El escepticismo local: termómetros y memoria
La discrepancia es palpable. Mientras la Aemet marca máximas de 40 grados en ciudades como Bilbao, los residentes aseguran que en sus termómetros no se alcanzan esas cifras. En el sur, algunos recuerdan veranos de su juventud con temperaturas de 44 a 46 grados, muy por encima de lo que se ha registrado este año. En Extremadura, donde las temperaturas suelen superar los 40 grados, se describe un verano «normalito» con alguna semana de calor intenso. Estas experiencias contradictorias alimentan la desconfianza hacia las estaciones meteorológicas y el relato oficial.
El debate sobre la causa: ¿cambio climático o ciclos naturales?
La explicación predominante apunta al cambio climático de origen humano. Pero hay quien sostiene que estamos ante un ciclo natural de calentamiento, similar a los que han ocurrido históricamente, como el Período Cálido Medieval. La presencia de la pequeña edad de hielo en el siglo XIV y el posterior calentamiento desde el siglo XIX se utilizan como argumento para relativizar la influencia humana. Además, se señala que los polos se comportan de forma opuesta: mientras el norte se calienta, el sur se enfría, lo que contradice un calentamiento global uniforme.
El trasfondo político y económico
La noticia se ha politizado rápidamente. Por un lado, se acusa al Gobierno de usar el clima para justificar medidas intervencionistas y crear «chiringuitos» burocráticos. Por otro, se señala a las petroleras y a los lobbies como responsables de frenar la transición energética. En medio, la sequía y el calor extremo tienen consecuencias económicas tangibles: los ganaderos agotan sus reservas de forraje, los agricultores dependen del regadío y el consumo eléctrico se dispara. El debate sobre un pacto de Estado frente al clima choca con la desconfianza hacia las soluciones propuestas.

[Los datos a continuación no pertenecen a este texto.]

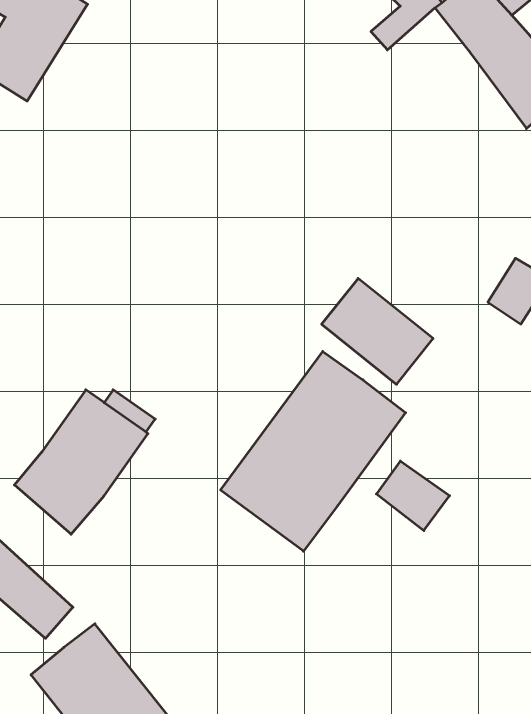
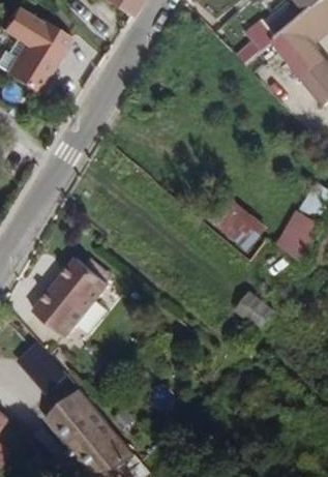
building: none -> [275,208,317,255]
building: [221,351,406,551] -> none

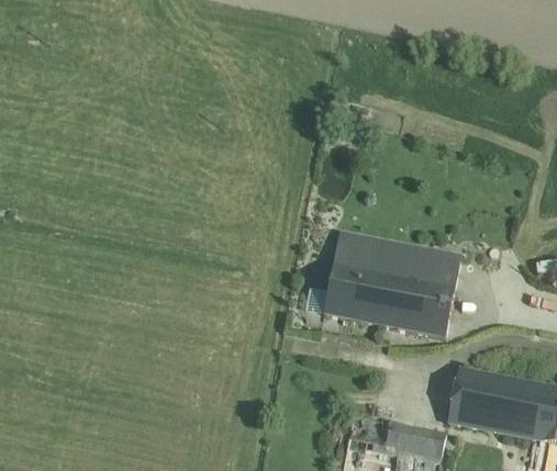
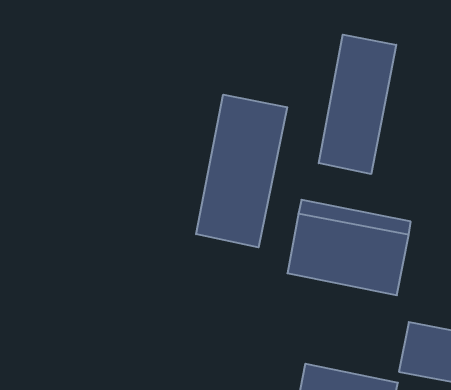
building: none -> [319,35,396,174]
building: none -> [196,95,287,247]

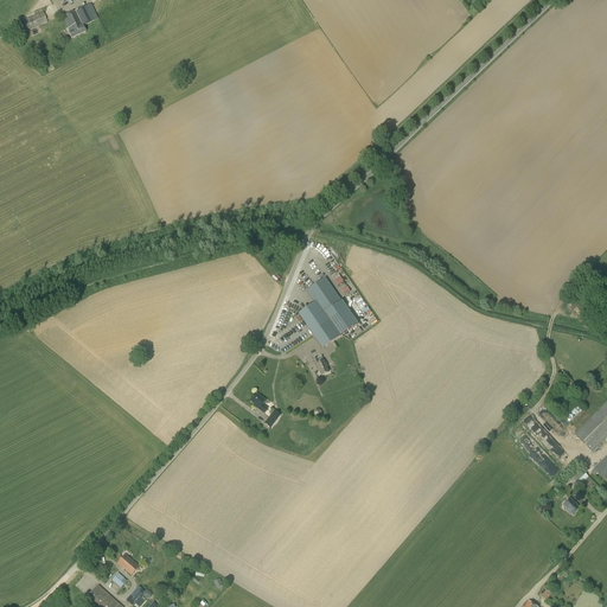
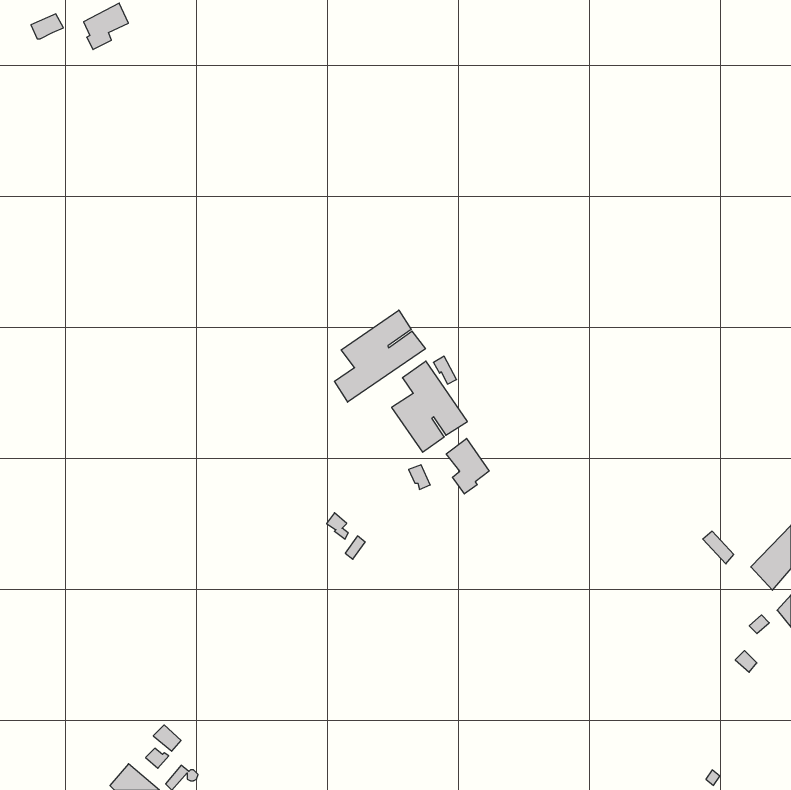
building: none -> [334,310,425,402]
building: none -> [446,438,489,494]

La brecha entre el dato global y la experiencia individual sigue abierta. Mientras la ciencia apunta a un calentamiento sostenido, la memoria y los termómetros caseros cuentan otra historia. La respuesta depende, como en tantos debates, de a quién se le pregunte. ¿Estamos ante el cambio climático o ante un verano como otro cualquiera? El consenso no llega, y el escepticismo, ya sea informado o no, se resiste a aceptar el veredicto oficial.